Task brief
Output the records below again, precisely as they are written.

Exercise inputs
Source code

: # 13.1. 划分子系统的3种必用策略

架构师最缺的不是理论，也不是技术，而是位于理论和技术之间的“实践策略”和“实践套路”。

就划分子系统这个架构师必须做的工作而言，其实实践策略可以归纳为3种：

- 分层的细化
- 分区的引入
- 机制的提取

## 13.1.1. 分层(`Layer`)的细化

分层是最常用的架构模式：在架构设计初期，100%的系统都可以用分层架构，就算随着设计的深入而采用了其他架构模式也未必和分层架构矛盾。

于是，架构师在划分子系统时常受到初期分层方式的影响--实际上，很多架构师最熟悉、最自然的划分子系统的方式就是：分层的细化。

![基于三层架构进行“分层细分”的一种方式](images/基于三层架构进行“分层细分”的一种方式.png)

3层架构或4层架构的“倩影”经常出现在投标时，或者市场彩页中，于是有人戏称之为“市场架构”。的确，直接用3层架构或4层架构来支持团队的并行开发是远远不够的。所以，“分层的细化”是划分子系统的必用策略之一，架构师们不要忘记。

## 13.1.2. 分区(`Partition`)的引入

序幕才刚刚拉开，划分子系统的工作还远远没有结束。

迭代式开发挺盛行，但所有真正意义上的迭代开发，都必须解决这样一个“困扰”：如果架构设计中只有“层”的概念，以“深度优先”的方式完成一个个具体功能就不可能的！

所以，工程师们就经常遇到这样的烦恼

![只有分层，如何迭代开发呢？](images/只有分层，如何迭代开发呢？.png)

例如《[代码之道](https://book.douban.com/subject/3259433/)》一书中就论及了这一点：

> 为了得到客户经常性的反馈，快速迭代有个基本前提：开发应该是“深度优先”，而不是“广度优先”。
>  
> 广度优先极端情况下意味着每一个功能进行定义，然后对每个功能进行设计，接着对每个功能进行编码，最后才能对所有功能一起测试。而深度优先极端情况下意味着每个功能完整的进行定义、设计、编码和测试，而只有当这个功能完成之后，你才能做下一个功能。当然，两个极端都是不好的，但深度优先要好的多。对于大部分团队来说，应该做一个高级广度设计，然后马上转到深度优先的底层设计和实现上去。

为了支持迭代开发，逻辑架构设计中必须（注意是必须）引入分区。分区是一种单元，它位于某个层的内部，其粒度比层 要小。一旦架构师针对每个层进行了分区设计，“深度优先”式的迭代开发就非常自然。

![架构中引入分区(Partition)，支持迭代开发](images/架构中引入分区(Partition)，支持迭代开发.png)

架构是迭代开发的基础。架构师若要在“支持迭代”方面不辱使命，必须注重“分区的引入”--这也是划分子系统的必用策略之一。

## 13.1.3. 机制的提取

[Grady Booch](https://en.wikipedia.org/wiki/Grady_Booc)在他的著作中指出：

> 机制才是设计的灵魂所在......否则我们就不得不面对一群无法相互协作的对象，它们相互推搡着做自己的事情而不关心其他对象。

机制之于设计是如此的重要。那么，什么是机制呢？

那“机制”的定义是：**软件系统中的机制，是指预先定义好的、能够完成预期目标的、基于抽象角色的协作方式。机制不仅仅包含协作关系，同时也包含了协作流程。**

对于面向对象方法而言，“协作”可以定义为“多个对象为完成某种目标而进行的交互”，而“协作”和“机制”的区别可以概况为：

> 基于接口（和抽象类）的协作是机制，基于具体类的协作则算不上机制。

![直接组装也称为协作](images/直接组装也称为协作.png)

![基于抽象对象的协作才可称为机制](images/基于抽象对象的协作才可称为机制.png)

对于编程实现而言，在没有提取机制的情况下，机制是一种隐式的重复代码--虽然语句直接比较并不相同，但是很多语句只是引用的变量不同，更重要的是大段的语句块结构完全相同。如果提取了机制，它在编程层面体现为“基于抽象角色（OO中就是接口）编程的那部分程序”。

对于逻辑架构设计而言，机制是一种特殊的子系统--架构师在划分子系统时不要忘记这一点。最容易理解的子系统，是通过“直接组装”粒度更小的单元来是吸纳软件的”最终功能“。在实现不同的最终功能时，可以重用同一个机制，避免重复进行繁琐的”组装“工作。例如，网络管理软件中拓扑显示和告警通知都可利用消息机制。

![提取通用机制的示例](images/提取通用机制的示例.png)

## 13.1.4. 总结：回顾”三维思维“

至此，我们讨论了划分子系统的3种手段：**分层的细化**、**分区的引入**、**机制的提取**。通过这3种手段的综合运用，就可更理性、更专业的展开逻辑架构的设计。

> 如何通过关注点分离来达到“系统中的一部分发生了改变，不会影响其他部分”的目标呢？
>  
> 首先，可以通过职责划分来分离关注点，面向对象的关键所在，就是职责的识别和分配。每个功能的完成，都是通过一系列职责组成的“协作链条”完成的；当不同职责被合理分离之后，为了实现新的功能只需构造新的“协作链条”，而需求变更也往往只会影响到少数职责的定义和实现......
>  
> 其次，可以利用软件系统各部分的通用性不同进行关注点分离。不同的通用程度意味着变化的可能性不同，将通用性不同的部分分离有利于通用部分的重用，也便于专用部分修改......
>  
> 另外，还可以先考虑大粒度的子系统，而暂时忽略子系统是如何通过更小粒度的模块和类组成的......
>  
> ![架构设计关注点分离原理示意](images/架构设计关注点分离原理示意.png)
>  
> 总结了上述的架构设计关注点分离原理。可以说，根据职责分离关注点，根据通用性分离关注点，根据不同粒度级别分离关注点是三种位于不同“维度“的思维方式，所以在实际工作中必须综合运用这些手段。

Final answer
Source code

: # 13.1. 划分子系统的3种必用策略

架构师最缺的不是理论，也不是技术，而是位于理论和技术之间的“实践策略”和“实践套路”。

就划分子系统这个架构师必须做的工作而言，其实实践策略可以归纳为3种：

- 分层的细化
- 分区的引入
- 机制的提取

## 13.1.1. 分层(`Layer`)的细化

分层是最常用的架构模式：在架构设计初期，100%的系统都可以用分层架构，就算随着设计的深入而采用了其他架构模式也未必和分层架构矛盾。

于是，架构师在划分子系统时常受到初期分层方式的影响--实际上，很多架构师最熟悉、最自然的划分子系统的方式就是：分层的细化。

![基于三层架构进行“分层细分”的一种方式](images/基于三层架构进行“分层细分”的一种方式.png)

3层架构或4层架构的“倩影”经常出现在投标时，或者市场彩页中，于是有人戏称之为“市场架构”。的确，直接用3层架构或4层架构来支持团队的并行开发是远远不够的。所以，“分层的细化”是划分子系统的必用策略之一，架构师们不要忘记。

## 13.1.2. 分区(`Partition`)的引入

序幕才刚刚拉开，划分子系统的工作还远远没有结束。

迭代式开发挺盛行，但所有真正意义上的迭代开发，都必须解决这样一个“困扰”：如果架构设计中只有“层”的概念，以“深度优先”的方式完成一个个具体功能就不可能的！

所以，工程师们就经常遇到这样的烦恼

![只有分层，如何迭代开发呢？](images/只有分层，如何迭代开发呢？.png)

例如《[代码之道](https://book.douban.com/subject/3259433/)》一书中就论及了这一点：

> 为了得到客户经常性的反馈，快速迭代有个基本前提：开发应该是“深度优先”，而不是“广度优先”。
>  
> 广度优先极端情况下意味着每一个功能进行定义，然后对每个功能进行设计，接着对每个功能进行编码，最后才能对所有功能一起测试。而深度优先极端情况下意味着每个功能完整的进行定义、设计、编码和测试，而只有当这个功能完成之后，你才能做下一个功能。当然，两个极端都是不好的，但深度优先要好的多。对于大部分团队来说，应该做一个高级广度设计，然后马上转到深度优先的底层设计和实现上去。

为了支持迭代开发，逻辑架构设计中必须（注意是必须）引入分区。分区是一种单元，它位于某个层的内部，其粒度比层 要小。一旦架构师针对每个层进行了分区设计，“深度优先”式的迭代开发就非常自然。

![架构中引入分区(Partition)，支持迭代开发](images/架构中引入分区(Partition)，支持迭代开发.png)

架构是迭代开发的基础。架构师若要在“支持迭代”方面不辱使命，必须注重“分区的引入”--这也是划分子系统的必用策略之一。

## 13.1.3. 机制的提取

[Grady Booch](https://en.wikipedia.org/wiki/Grady_Booc)在他的著作中指出：

> 机制才是设计的灵魂所在......否则我们就不得不面对一群无法相互协作的对象，它们相互推搡着做自己的事情而不关心其他对象。

机制之于设计是如此的重要。那么，什么是机制呢？

那“机制”的定义是：**软件系统中的机制，是指预先定义好的、能够完成预期目标的、基于抽象角色的协作方式。机制不仅仅包含协作关系，同时也包含了协作流程。**

对于面向对象方法而言，“协作”可以定义为“多个对象为完成某种目标而进行的交互”，而“协作”和“机制”的区别可以概况为：

> 基于接口（和抽象类）的协作是机制，基于具体类的协作则算不上机制。

![直接组装也称为协作](images/直接组装也称为协作.png)

![基于抽象对象的协作才可称为机制](images/基于抽象对象的协作才可称为机制.png)

对于编程实现而言，在没有提取机制的情况下，机制是一种隐式的重复代码--虽然语句直接比较并不相同，但是很多语句只是引用的变量不同，更重要的是大段的语句块结构完全相同。如果提取了机制，它在编程层面体现为“基于抽象角色（OO中就是接口）编程的那部分程序”。

对于逻辑架构设计而言，机制是一种特殊的子系统--架构师在划分子系统时不要忘记这一点。最容易理解的子系统，是通过“直接组装”粒度更小的单元来是吸纳软件的”最终功能“。在实现不同的最终功能时，可以重用同一个机制，避免重复进行繁琐的”组装“工作。例如，网络管理软件中拓扑显示和告警通知都可利用消息机制。

![提取通用机制的示例](images/提取通用机制的示例.png)

## 13.1.4. 总结：回顾”三维思维“

至此，我们讨论了划分子系统的3种手段：**分层的细化**、**分区的引入**、**机制的提取**。通过这3种手段的综合运用，就可更理性、更专业的展开逻辑架构的设计。

> 如何通过关注点分离来达到“系统中的一部分发生了改变，不会影响其他部分”的目标呢？
>  
> 首先，可以通过职责划分来分离关注点，面向对象的关键所在，就是职责的识别和分配。每个功能的完成，都是通过一系列职责组成的“协作链条”完成的；当不同职责被合理分离之后，为了实现新的功能只需构造新的“协作链条”，而需求变更也往往只会影响到少数职责的定义和实现......
>  
> 其次，可以利用软件系统各部分的通用性不同进行关注点分离。不同的通用程度意味着变化的可能性不同，将通用性不同的部分分离有利于通用部分的重用，也便于专用部分修改......
>  
> 另外，还可以先考虑大粒度的子系统，而暂时忽略子系统是如何通过更小粒度的模块和类组成的......
>  
> ![架构设计关注点分离原理示意](images/架构设计关注点分离原理示意.png)
>  
> 总结了上述的架构设计关注点分离原理。可以说，根据职责分离关注点，根据通用性分离关注点，根据不同粒度级别分离关注点是三种位于不同“维度“的思维方式，所以在实际工作中必须综合运用这些手段。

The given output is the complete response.